Das ist besonders erwähnenswert, da dieses Abschlusstrinken natürlich wie die meisten japanischen sozialen Ereignisse unter der Woche stattfindet. Wir waren in einem Restaurant wo es für zwei Stunden All-You-Can-Eat&Drink gab. Während dieser Zeit wurde gebechert was das Zeug hielt (für japanische Verhältnisse zumindest, aber diesmal habe ich einen Zahn zugelegt und konnte so vom Pegel her beinahe mithalten). Und danach ging es weiter, zu einer Studentin nach Hause - die ursprünglichen 50 Teilnehmer hatten sich mittlerweile auf 10 verringert - wo wir bis 4 Uhr morgens weiter getrunken haben...zumindest ich hab getrunken, die Japaner waren ziemlich fertig zu der Zeit... :/
Aber wie gesagt, das war Dienstag abends. Am nächsten Tag hatten alle um 9:00 Uhr Univeranstaltungen, wobei man sagen muss, dass die Anwesenheitspflicht hier nicht sehr streng ist. Es reicht, wenn man innerhalb von zwei Wochen vier Unterschriften sammelt und an manchen Tagen bekommt man zwei.

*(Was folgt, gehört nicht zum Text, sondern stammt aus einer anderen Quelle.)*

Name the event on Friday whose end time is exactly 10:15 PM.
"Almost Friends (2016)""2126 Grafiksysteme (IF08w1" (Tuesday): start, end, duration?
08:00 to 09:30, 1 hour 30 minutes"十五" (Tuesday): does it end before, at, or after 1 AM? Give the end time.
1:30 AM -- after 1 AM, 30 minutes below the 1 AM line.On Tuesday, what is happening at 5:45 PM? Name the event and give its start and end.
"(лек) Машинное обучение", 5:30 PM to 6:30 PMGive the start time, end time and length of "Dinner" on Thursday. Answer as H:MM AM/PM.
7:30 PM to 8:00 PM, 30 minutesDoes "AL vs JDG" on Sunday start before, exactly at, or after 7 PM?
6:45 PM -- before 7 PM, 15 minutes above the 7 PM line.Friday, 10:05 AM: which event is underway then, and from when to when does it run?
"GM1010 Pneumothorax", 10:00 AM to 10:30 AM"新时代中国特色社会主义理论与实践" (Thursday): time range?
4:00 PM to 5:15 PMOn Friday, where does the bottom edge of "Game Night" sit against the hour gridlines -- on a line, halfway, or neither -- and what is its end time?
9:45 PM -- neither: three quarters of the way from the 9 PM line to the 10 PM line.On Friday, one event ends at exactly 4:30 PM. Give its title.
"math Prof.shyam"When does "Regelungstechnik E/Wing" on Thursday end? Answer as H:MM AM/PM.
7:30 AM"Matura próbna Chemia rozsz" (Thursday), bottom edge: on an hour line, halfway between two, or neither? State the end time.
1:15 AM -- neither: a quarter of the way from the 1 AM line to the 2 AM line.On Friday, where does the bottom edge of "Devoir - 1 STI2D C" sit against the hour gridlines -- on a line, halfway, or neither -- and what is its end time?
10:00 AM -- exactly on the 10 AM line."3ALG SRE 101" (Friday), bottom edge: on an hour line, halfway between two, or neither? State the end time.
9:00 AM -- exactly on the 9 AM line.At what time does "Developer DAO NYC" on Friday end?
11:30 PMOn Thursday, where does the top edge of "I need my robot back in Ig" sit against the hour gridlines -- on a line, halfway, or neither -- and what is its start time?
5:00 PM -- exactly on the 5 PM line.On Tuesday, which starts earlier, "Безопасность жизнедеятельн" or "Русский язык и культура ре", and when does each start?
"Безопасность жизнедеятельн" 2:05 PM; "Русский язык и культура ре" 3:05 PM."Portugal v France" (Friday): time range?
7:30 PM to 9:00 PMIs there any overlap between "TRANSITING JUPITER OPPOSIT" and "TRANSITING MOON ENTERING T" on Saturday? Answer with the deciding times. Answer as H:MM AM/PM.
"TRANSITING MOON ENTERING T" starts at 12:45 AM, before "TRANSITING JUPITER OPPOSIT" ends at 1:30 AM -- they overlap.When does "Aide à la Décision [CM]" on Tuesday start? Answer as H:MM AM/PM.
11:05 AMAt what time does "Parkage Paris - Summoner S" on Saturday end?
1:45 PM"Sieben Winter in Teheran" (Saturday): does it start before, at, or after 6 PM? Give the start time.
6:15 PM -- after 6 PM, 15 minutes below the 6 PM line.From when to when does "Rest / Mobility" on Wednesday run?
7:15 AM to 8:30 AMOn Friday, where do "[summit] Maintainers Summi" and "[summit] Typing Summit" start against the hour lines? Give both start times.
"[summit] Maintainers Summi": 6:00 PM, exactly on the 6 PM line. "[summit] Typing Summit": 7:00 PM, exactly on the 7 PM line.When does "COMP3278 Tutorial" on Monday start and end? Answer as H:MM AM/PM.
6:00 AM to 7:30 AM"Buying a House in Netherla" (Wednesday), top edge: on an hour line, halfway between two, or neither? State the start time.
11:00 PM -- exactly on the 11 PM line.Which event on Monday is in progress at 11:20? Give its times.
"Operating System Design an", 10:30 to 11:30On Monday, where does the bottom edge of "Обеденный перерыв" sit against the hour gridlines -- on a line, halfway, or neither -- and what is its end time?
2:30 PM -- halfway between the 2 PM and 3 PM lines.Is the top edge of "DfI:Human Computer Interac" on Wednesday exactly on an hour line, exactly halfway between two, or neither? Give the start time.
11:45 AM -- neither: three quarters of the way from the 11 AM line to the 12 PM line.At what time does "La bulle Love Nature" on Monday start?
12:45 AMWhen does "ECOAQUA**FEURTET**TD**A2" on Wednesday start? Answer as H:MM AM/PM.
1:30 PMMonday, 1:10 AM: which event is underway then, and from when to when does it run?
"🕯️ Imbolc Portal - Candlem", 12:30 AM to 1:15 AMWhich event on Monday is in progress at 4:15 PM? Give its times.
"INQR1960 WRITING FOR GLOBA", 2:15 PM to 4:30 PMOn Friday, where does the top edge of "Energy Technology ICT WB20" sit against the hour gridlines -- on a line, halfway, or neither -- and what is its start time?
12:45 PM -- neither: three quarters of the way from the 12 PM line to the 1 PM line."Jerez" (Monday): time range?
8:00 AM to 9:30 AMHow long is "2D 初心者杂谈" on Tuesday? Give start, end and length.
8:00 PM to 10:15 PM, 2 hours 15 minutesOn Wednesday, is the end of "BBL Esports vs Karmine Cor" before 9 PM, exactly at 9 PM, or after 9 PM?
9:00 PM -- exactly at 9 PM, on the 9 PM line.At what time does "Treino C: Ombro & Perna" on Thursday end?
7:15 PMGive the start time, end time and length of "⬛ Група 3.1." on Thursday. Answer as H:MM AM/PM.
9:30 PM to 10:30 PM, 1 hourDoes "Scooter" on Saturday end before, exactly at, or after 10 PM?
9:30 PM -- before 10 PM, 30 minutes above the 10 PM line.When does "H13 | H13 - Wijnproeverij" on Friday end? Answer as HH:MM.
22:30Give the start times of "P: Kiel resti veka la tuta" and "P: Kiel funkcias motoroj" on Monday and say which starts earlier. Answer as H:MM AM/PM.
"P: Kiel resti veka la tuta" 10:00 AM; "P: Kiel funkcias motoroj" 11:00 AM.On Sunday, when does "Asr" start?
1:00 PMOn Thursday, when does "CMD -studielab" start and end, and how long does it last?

Trotzdem machte sich wohl ein Großteil der Japaner auf den Weg in die Uni, total fertig und verkatert natürlich und während der einzelnen Veranstaltungen immer wieder einnickend, aber hey, sie waren da.
Ich hingegen schwänzte den Vormittag des nächsten Tages. So wichtig war mir die nächste Endoskopieuntersuchung dann doch nicht und mein Kater wollte mir bis zum Abend auch nicht von der Seite weichen...

Das letzte Wochenende verbrachte ich mal wieder bei meiner Gastfamilie - das gibt mir immer ein wenig Ferienfeeling.
Und heute fing dann das gefürchtete Chirurgiequartal an.
Ich durfte erstmal in einer fünfstündigen Pankreas-OP teilnehmen, ab und an Magen, Darm oder Haken halten, was ja schon ganz spannend und interessant ist. Trotzdem glaube ich nicht, dass ich mich für die Chirurgie begeistern werden kann. Das ewige Rumgestehe und die Fisselarbeit ist einfach nichts für mich. Die Ärzte sind aber zumindest nett und entsprechen auch nicht dem deutschen Chirurgenklischee. Sergio hat weiterhin behauptet, dass hier einige gutes Englisch beherrschen würden, ich bin mal gespannt, ob ich die auch noch treffen werd!